* What you need to do: Type out all the records again exactly.

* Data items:
Start of Block
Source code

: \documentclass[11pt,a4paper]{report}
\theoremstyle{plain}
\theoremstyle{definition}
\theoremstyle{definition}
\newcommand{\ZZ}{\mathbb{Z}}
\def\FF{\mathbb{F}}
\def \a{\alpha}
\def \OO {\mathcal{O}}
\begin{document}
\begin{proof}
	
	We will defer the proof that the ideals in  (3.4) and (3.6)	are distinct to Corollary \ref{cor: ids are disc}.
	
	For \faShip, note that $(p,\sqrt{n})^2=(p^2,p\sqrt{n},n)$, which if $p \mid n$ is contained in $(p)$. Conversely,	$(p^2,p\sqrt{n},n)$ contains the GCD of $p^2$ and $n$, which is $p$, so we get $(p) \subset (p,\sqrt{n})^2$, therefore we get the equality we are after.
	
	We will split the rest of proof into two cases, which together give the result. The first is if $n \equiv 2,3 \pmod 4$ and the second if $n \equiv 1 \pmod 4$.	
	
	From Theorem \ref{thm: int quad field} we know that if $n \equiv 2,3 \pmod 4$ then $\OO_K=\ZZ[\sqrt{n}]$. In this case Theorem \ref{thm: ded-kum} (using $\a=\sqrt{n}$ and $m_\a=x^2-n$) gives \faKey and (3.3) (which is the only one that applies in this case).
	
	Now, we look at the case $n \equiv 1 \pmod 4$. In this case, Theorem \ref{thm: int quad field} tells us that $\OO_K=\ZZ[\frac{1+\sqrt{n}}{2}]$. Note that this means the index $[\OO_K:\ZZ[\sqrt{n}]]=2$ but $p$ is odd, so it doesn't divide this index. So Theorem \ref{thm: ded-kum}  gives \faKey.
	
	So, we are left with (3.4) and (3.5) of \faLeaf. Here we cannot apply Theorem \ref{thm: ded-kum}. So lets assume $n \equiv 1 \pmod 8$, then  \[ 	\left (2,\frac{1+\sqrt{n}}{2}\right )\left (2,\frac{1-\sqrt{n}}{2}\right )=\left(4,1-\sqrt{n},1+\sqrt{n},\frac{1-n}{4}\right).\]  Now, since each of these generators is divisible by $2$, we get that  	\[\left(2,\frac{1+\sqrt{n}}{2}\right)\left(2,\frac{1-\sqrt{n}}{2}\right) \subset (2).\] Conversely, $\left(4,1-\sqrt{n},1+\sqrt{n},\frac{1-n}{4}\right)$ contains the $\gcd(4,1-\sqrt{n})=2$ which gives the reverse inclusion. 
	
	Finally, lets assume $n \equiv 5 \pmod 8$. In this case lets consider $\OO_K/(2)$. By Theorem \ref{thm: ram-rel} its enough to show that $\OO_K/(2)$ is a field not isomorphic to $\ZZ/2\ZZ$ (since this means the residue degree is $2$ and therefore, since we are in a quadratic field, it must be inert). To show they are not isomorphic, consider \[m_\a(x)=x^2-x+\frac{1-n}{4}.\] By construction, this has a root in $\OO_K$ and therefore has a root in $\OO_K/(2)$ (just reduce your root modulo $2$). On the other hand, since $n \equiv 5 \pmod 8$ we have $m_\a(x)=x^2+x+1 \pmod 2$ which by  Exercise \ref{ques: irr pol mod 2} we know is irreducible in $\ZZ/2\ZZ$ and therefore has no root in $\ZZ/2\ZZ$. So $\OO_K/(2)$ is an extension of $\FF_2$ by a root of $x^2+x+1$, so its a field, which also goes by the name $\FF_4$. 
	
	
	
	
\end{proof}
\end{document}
End of Block
* Response to the task:
Source code

: \documentclass[11pt,a4paper]{report}
\theoremstyle{plain}
\theoremstyle{definition}
\theoremstyle{definition}
\newcommand{\ZZ}{\mathbb{Z}}
\def\FF{\mathbb{F}}
\def \a{\alpha}
\def \OO {\mathcal{O}}
\begin{document}
\begin{proof}
	
	We will defer the proof that the ideals in  (3.4) and (3.6)	are distinct to Corollary \ref{cor: ids are disc}.
	
	For \faShip, note that $(p,\sqrt{n})^2=(p^2,p\sqrt{n},n)$, which if $p \mid n$ is contained in $(p)$. Conversely,	$(p^2,p\sqrt{n},n)$ contains the GCD of $p^2$ and $n$, which is $p$, so we get $(p) \subset (p,\sqrt{n})^2$, therefore we get the equality we are after.
	
	We will split the rest of proof into two cases, which together give the result. The first is if $n \equiv 2,3 \pmod 4$ and the second if $n \equiv 1 \pmod 4$.	
	
	From Theorem \ref{thm: int quad field} we know that if $n \equiv 2,3 \pmod 4$ then $\OO_K=\ZZ[\sqrt{n}]$. In this case Theorem \ref{thm: ded-kum} (using $\a=\sqrt{n}$ and $m_\a=x^2-n$) gives \faKey and (3.3) (which is the only one that applies in this case).
	
	Now, we look at the case $n \equiv 1 \pmod 4$. In this case, Theorem \ref{thm: int quad field} tells us that $\OO_K=\ZZ[\frac{1+\sqrt{n}}{2}]$. Note that this means the index $[\OO_K:\ZZ[\sqrt{n}]]=2$ but $p$ is odd, so it doesn't divide this index. So Theorem \ref{thm: ded-kum}  gives \faKey.
	
	So, we are left with (3.4) and (3.5) of \faLeaf. Here we cannot apply Theorem \ref{thm: ded-kum}. So lets assume $n \equiv 1 \pmod 8$, then  \[ 	\left (2,\frac{1+\sqrt{n}}{2}\right )\left (2,\frac{1-\sqrt{n}}{2}\right )=\left(4,1-\sqrt{n},1+\sqrt{n},\frac{1-n}{4}\right).\]  Now, since each of these generators is divisible by $2$, we get that  	\[\left(2,\frac{1+\sqrt{n}}{2}\right)\left(2,\frac{1-\sqrt{n}}{2}\right) \subset (2).\] Conversely, $\left(4,1-\sqrt{n},1+\sqrt{n},\frac{1-n}{4}\right)$ contains the $\gcd(4,1-\sqrt{n})=2$ which gives the reverse inclusion. 
	
	Finally, lets assume $n \equiv 5 \pmod 8$. In this case lets consider $\OO_K/(2)$. By Theorem \ref{thm: ram-rel} its enough to show that $\OO_K/(2)$ is a field not isomorphic to $\ZZ/2\ZZ$ (since this means the residue degree is $2$ and therefore, since we are in a quadratic field, it must be inert). To show they are not isomorphic, consider \[m_\a(x)=x^2-x+\frac{1-n}{4}.\] By construction, this has a root in $\OO_K$ and therefore has a root in $\OO_K/(2)$ (just reduce your root modulo $2$). On the other hand, since $n \equiv 5 \pmod 8$ we have $m_\a(x)=x^2+x+1 \pmod 2$ which by  Exercise \ref{ques: irr pol mod 2} we know is irreducible in $\ZZ/2\ZZ$ and therefore has no root in $\ZZ/2\ZZ$. So $\OO_K/(2)$ is an extension of $\FF_2$ by a root of $x^2+x+1$, so its a field, which also goes by the name $\FF_4$. 
	
	
	
	
\end{proof}
\end{document}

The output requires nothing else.